When your hunter comes home with that organic game meat, OR as we approach Thanksgiving, save the carcasses. Here’s why: bone broth has been used medicinally for thousands of years with its origins in Ayurvedic and Chinese medicines. It’s light, warming and oily qualities are beneficial in cold, dry months to keep you grounded and nourished. Drink a small cup of this mineral rich soup daily to ward off autumn deficiencies. Bone broth acts as a tonic, allowing your body to restock on much needed nutrient supplies.
Benefits of Bone Broth
- The rich iron content helps to strengthens the blood, which also leads to healthy tissue and organ functioning.

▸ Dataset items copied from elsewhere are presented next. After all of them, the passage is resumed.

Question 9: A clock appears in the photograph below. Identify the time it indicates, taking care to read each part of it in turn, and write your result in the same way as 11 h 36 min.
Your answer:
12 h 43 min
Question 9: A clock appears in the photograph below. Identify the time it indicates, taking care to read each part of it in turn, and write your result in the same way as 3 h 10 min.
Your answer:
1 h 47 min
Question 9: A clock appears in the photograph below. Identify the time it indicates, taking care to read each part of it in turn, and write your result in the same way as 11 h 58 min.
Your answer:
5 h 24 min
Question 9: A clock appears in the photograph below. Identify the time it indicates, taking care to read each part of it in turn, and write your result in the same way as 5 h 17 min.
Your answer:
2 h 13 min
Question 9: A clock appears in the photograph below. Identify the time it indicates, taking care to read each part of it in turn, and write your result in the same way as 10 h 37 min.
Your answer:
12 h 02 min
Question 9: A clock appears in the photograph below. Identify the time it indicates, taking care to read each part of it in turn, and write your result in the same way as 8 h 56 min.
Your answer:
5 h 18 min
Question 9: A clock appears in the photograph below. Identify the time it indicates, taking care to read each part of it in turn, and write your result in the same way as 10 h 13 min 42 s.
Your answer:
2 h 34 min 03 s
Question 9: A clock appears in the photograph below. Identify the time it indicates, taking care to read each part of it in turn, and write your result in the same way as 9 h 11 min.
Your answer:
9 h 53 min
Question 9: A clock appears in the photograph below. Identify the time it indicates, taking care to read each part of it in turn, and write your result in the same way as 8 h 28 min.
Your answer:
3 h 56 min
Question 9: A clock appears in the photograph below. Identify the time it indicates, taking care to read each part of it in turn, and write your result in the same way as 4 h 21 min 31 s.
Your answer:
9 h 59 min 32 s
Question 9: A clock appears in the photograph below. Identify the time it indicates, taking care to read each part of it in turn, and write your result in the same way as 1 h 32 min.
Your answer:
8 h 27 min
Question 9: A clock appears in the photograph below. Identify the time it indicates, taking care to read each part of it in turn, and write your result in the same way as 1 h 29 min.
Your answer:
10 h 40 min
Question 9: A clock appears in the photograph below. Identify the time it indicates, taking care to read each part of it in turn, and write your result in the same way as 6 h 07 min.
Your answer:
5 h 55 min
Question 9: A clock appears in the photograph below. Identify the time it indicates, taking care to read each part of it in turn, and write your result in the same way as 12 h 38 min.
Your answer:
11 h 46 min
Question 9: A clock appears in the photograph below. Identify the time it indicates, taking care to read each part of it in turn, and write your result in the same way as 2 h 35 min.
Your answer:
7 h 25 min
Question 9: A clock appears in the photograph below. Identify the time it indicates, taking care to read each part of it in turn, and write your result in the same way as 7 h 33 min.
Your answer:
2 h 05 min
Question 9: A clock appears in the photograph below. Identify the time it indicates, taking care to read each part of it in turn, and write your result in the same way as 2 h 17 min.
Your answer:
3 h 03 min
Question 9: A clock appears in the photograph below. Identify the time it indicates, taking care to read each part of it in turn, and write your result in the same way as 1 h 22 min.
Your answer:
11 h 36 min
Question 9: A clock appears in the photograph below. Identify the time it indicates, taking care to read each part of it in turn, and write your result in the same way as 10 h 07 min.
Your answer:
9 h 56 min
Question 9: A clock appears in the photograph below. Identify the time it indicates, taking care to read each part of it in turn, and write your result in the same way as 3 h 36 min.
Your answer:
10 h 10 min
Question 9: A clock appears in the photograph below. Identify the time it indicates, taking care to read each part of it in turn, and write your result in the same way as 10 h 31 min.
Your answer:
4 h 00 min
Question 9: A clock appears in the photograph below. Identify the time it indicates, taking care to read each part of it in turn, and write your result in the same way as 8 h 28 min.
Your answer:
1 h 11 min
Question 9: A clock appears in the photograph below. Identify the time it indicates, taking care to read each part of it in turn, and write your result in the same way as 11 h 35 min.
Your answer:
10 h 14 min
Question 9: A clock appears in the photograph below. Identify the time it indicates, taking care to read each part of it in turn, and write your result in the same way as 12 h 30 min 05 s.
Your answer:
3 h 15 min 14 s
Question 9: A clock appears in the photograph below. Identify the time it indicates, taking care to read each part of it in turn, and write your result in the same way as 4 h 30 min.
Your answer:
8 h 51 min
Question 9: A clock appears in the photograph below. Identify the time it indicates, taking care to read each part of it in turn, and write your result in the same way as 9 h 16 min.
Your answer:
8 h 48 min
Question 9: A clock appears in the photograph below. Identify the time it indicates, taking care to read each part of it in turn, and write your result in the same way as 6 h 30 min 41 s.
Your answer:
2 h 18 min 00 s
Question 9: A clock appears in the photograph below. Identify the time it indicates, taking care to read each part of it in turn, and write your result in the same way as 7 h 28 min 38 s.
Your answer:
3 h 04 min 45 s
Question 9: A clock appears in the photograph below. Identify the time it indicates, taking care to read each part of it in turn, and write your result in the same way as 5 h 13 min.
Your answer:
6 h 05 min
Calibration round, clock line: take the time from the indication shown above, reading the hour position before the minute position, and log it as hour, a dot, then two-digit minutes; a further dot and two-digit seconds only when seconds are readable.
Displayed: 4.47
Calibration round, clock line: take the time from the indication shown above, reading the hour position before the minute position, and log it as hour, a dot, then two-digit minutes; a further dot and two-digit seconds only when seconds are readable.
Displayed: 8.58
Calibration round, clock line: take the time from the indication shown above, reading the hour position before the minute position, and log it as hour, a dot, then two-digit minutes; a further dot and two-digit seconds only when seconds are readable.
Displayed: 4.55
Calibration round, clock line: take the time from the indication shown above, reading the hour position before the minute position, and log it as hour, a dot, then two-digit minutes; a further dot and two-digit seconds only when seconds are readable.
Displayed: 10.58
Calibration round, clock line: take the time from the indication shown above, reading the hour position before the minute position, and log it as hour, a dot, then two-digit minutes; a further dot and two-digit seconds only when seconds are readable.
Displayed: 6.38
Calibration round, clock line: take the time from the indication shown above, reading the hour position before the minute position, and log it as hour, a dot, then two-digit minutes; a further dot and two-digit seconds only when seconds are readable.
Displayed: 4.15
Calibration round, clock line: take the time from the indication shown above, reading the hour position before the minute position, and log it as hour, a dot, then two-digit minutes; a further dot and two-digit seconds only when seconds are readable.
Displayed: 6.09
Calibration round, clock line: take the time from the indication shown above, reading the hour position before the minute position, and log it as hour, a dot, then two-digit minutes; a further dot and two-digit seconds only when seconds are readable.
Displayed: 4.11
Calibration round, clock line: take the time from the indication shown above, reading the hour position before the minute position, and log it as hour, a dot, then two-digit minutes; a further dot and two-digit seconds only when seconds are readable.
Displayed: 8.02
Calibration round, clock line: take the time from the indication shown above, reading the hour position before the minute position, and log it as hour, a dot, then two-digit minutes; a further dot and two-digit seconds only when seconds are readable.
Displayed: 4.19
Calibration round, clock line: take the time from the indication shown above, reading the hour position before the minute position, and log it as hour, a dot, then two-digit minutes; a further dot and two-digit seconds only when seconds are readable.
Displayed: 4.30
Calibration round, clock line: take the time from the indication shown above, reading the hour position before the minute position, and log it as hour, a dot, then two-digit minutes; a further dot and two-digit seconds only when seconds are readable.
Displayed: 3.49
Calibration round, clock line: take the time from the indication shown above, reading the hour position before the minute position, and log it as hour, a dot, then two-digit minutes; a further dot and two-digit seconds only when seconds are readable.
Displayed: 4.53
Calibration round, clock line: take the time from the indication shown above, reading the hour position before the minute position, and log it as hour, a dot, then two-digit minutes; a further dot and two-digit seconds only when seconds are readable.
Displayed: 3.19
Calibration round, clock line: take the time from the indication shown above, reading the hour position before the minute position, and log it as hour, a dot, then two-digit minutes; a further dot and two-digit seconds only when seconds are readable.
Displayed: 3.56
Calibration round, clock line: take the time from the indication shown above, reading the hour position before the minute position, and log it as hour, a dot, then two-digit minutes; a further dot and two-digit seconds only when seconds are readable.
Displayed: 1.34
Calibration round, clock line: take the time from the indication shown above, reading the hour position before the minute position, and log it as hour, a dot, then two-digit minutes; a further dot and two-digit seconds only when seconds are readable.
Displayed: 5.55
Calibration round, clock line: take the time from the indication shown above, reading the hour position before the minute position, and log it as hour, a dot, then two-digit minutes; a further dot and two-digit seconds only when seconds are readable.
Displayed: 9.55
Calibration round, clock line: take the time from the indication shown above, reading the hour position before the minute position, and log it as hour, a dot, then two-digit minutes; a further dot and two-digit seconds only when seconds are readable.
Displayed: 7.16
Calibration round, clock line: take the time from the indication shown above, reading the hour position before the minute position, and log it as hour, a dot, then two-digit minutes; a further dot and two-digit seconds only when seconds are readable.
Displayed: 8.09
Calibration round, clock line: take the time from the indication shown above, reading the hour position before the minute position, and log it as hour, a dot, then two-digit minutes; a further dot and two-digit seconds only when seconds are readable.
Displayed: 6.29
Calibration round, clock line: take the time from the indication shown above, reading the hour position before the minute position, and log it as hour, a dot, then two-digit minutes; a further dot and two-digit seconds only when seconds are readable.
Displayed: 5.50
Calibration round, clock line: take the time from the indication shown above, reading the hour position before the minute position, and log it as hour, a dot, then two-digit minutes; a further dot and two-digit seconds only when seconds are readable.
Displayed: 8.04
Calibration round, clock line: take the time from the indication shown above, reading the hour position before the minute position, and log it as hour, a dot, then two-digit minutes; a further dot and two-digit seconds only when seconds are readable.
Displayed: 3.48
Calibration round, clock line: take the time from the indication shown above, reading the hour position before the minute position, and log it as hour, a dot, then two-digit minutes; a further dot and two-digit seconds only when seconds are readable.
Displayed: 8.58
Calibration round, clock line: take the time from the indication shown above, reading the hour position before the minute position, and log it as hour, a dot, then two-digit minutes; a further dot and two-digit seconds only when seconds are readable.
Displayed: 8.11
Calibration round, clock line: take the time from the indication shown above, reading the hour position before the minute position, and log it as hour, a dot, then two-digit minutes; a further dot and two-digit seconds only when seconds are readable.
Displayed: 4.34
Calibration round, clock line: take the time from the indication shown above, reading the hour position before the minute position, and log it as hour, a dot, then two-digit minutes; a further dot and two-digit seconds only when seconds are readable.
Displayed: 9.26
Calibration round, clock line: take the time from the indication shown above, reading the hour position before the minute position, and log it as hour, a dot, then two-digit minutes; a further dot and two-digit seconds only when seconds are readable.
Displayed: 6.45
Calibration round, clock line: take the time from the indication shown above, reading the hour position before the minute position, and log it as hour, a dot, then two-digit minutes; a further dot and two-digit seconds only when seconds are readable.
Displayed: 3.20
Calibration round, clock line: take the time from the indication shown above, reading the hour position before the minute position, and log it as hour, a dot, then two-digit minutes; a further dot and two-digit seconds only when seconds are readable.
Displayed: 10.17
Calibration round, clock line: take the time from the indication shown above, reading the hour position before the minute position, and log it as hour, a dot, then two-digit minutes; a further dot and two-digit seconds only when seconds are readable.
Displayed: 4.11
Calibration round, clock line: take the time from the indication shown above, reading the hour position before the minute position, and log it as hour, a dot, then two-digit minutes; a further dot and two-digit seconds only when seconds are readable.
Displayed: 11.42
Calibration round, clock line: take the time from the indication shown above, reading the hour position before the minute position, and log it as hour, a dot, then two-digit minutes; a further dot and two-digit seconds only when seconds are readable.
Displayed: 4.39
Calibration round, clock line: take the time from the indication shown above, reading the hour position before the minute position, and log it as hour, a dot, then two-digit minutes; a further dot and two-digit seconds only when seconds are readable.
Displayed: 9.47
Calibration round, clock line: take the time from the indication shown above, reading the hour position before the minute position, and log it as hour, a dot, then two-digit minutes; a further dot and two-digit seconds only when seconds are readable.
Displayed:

- Rest, recover and reset your digestive strength.
- Soothes the central nervous system.
- Supports a healthy immune system and increasing overall strength and vitality (ojas).
- The amino acids such as such as cystine, histidine and glycine are present in bone broth which help to decrease inflammatory.
- Reduces gut inflammation. If you experience constipation, diarrhea, IBS, leaky gut or Crohn’s disease, drink bone broth to re-establish regular bowel movements and a healthy gut flora. The anti-inflammatory properties and collagen content of this meal soothe and repair a damaged gastrointestinal tract and strengthen the digestive system.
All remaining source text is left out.